The answer is, I think it's they're not all book munched in one place, if that's the question. So I think it pretty much tells us what's going on in the 70,000 acres. There's some variability, most of the variability you might see in the results, you might have a mechanical problem or something like that, especially some of the earlier wells where we had some mechanical problems and so you'll see more variation that probably exists. There's some variation and there's some current wells are I think we're as we've got the laterals longer, because we have more confidence in our ability to not to mess up the well, We're getting better results. So generally speaking, I would view over time that these averages would get better, not worse.

It's a lot of locations if you're going to run-in one break. It would be more entertaining if I were 40 rather than 75.

Speaker 6

So good stuff though. Great. And then on the 2021 commentary that you gave in your prepared remarks, at 42, you don't break the rule, you grow production. I guess just wanted to clarify that, that kind of year over year growth, exit to exit growth. And then if I kind of heard you right, Steve, it sounds like that contemplates a Giddings rig, some Karnes operated DUCs and then some amount of Karnes non op, is that kind of the main inputs there?

Speaker 3

Yes. It would be 4th quarter over the growth from the 4th quarter, where we exit. So that will be up from the 3rd quarter. So that's sort of what we think. So you'll have the non op in Karnes, completion of the DUCs in Karnes and then 1 or 1.5 rigs in Giddings.

Okay. Got it. At this 42 sort of There's a pretty Chris showed it in one of the slides. I mean, there's actually the cash costs are not that great. I mean, you got to generate a fairly wide cash margin here.

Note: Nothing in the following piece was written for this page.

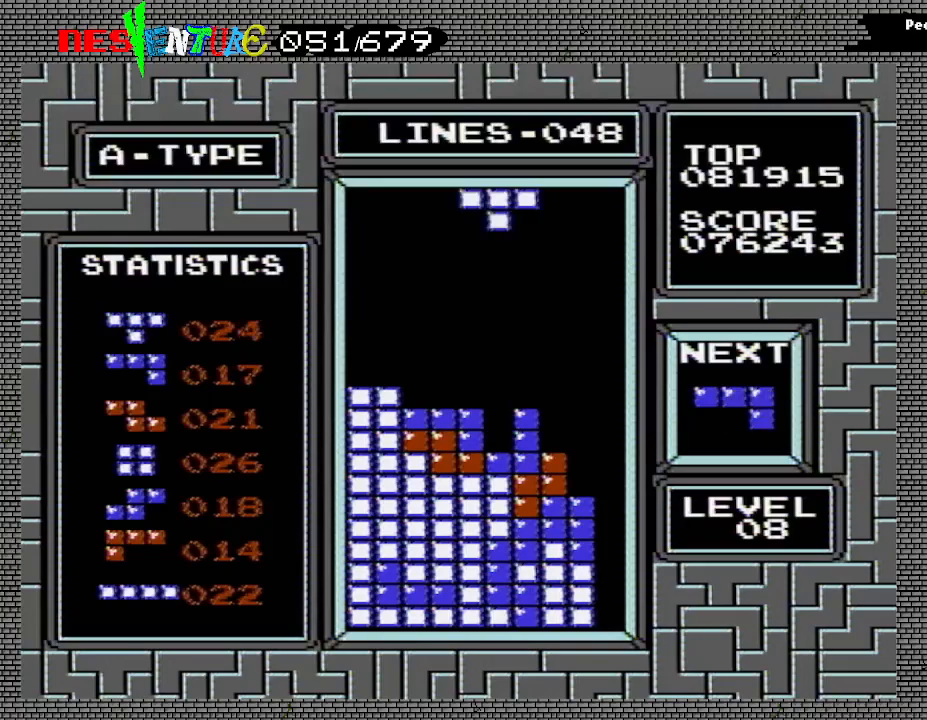
{"buttons": ["A"], "events": [[17, "DPAD_RIGHT", "down"], [67, "DPAD_RIGHT", "up"], [100, "DPAD_RIGHT", "down"], [133, "A", "down"], [217, "A", "up"], [317, "A", "down"], [333, "DPAD_RIGHT", "up"], [383, "A", "up"], [450, "A", "down"]]}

And more or less the DD and A rig after the write down is pretty much our finding cost. Maybe it's a little high to the finding costs, but it's sort of in that area. So the financial statements, I think, pretty accurately reflect what's going on, at least for a little while. They don't usually over time, but right now they're reflecting what's pretty accurately what's going on.

Speaker 6

Got it. Understood. I appreciate the details in the time guys.

Speaker 1

And our next question today comes from Steven Becker with KeyBanc. Please go ahead.

Speaker 7

Hey, just want to see if you guys are getting any AFEs from other operators in Karnes?

Speaker 3

Not much. We believe that they're doing some, but really not much. I can speculate as to why, But if you looked at it, it may be that they have lease explorations or lease drilling commitments in other basins that they have assets in, which is what I guess is going on.

Speaker 7

Got it. Okay, great. Thanks. And that's it for me. Thanks.

Speaker 1

Our next question today comes from Greg Tuttle with Simmons Energy.

Speaker 8

I'm curious as to what is driving the shallow decline in the Giddings field? Is that a function of ESPs, choke management or just general reservoir quality?

Speaker 3

No, that's general reservoir. If you think about a Giddings well compared to say Karnes well, so in getting there are natural fractures, a lot of natural fractures. Historically, the vertical wells were they use seismic and they drilled looking for the fractures, which provided natural fracking, if you want to think of it that way. So if you drill a horizontal well and you frac it, you'll have the same some of this Karnes like effect of just fracturing the reservoir, which will also open up some of these natural fractures. And they don't flow real quickly.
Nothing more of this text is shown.